8. Am i pursuing the right course?
At some point during my degree, when motivation levels are low, and the mountain of cases to read is high, l question my choice of profession. A law degree will stretch you to your limits and test your commitment. I know of a class mate while in our first year, tried to drop out of law school unable to cope with the intensity but fortunately or unfortunately after a series of interventions from her clan members in kisoro ( i predict some free kibokos trick played a miracle on her), she came back. Don’t make the decision over the choice of degree lightly. A law degree is a very expensive investment. In fact, some may be better off choosing a degree they enjoy at university in which they can gain better honours and then decide whether to commit to law and do the bar course later.

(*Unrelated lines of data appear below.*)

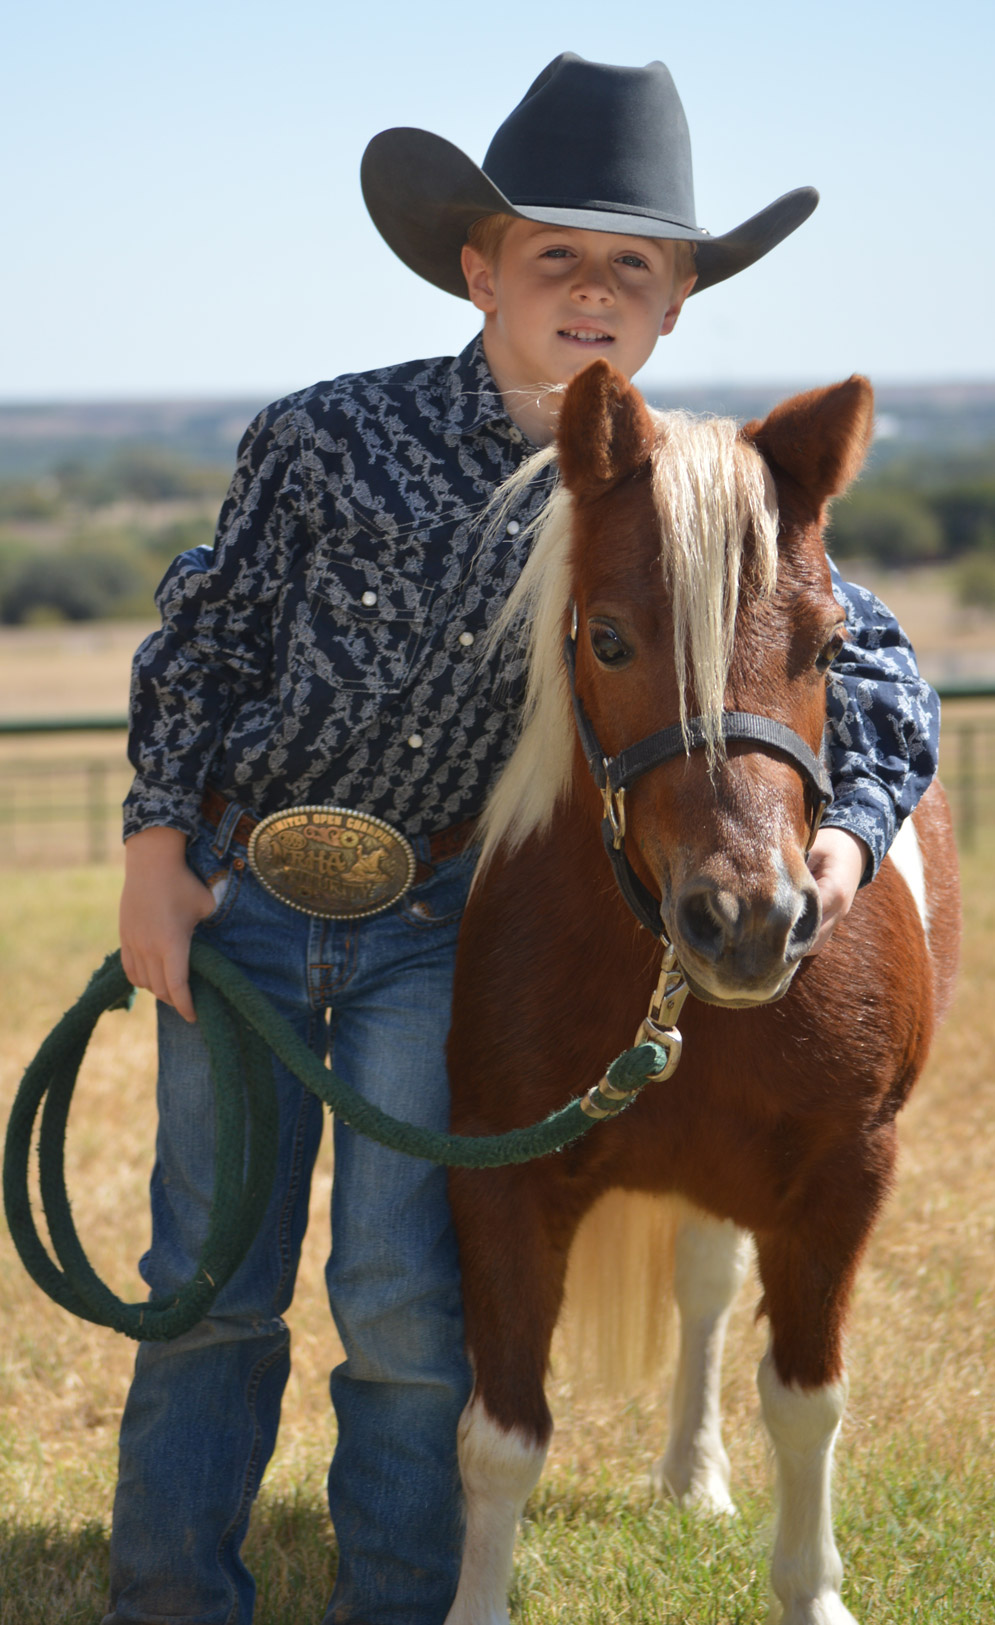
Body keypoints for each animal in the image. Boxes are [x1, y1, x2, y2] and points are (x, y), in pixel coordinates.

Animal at [442, 360, 960, 1625]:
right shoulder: (498, 1177)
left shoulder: (842, 1175)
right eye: (609, 638)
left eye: (829, 648)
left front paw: (809, 1592)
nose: (748, 921)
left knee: (708, 1292)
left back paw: (693, 1474)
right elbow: (501, 1434)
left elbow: (806, 1398)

9. The jump from A-Levels to law school
I thought I’d cope well with a law degree, having performed well at school. There’s a good reason why the entry levels are so high at the top university law faculties in Uganda (mainly Makerere University, Uganda Christian University and St. Augustine University). During my law degree, I felt very stupid about 90% of the time during my readings, and would become disheartened by how much I didn’t understand. Initially I was very upset at struggling to achieve only 60% (a 2:1) in my work, as opposed to over 90% at A-Level. This is relatively normal. The process of learning and understanding is different and takes some getting used to.

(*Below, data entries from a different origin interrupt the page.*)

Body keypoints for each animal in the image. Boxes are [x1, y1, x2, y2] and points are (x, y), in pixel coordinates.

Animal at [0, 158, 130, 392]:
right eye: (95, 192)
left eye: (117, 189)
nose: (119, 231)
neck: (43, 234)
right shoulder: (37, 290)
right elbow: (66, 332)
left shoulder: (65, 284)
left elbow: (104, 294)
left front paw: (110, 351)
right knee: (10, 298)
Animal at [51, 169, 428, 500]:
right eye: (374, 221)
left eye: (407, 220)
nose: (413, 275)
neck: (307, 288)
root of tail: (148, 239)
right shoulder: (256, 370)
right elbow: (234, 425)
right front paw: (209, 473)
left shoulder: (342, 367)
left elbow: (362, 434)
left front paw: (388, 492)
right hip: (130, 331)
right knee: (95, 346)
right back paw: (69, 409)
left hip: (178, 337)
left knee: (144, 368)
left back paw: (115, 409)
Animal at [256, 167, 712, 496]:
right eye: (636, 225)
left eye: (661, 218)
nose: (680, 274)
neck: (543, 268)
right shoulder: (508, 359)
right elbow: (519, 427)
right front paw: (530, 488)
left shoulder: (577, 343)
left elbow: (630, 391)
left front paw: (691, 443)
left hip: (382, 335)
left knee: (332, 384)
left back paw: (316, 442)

10. The avalanche of Social stereotypes of law students
A series of phrases i have gotten used to hearing. Am still thinking of good responses.
“Oh, you’re studying law? Maybe you can help me out someday if I get into trouble.”

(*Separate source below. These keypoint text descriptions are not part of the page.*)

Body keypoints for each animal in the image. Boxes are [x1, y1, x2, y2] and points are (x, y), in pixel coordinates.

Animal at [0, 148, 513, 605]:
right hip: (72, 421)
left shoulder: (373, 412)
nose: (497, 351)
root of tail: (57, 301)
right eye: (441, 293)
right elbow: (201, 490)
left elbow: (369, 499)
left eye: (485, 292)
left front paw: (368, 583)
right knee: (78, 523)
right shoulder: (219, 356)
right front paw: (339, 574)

“Well, I see you’ve sold your soul to the devil for riches.”
“You lawyers only care about your stomachs and getting rich”
“Lawyers are professional liars”
“Law students are arrogant, they don’t like associating with students from other courses”
“How can you defend someone you know to be guilty? You lawyers are heartless and cold-blooded.” Said a SWASA student one day.
11. The ghost of HELL-DC Pre entry exams.
Finally, going to Law Development Centre (LDC), is every law student’s dream but the process of getting a gate pass to LDC and going through it, is every law student’s nightmare. For some reason, all lecturers come to class and begin threatening you with arsenals and volleys of stories telling you how LDC is a home of horror adventures and Halloween branch for lawyers. I don’t know if it is a trick for them to use on us to stop us from being qualified to take over their jobs or it is a ‘relevant fact’. in fact, if it is a trick, it is working on me!
Whether genuine or not, LDC from the testimonies i hear from colleagues who have been there, it is not for the faint hearted. From the daily long assignments, the oral torture exams and being in an environment where everyone is buried in books, just sucks!
Despite all the hurdles in law school, my fate was sealed. Am gonna be a lawyer kama mbaya mbaya! because it was my dream to be one someday. I will fight until the end even if pressure squeezes me up to the wall. Even if you brand me as a professional lier, devil’s advocate, keep calm and stop hating on me. I will keep calm, i will survive law school and be nice, i could be your lawyer someday!
To all law students out there, be strong and smoothly go through law school without missed calls. Have the right attitude because it will determine how tall your altitude to success will be. Everyone you’re called a professional liar, don’t fight back, ignore and wait for the day they will come looking for you seeking legal advice when they’re in trouble. That is when they will understand your importance. How many times have you attended a public meeting and they ask for an opinion of an agriculturalist? but am sure you’ve been to ones where they keep quiet and listen when a lawyer is speaking. Right?
Never consider yourself a failure. Be confident you will make it and be one of the best legal brains Uganda will have seen. It begins with considering yourself a winner and opportunities will come chasing you.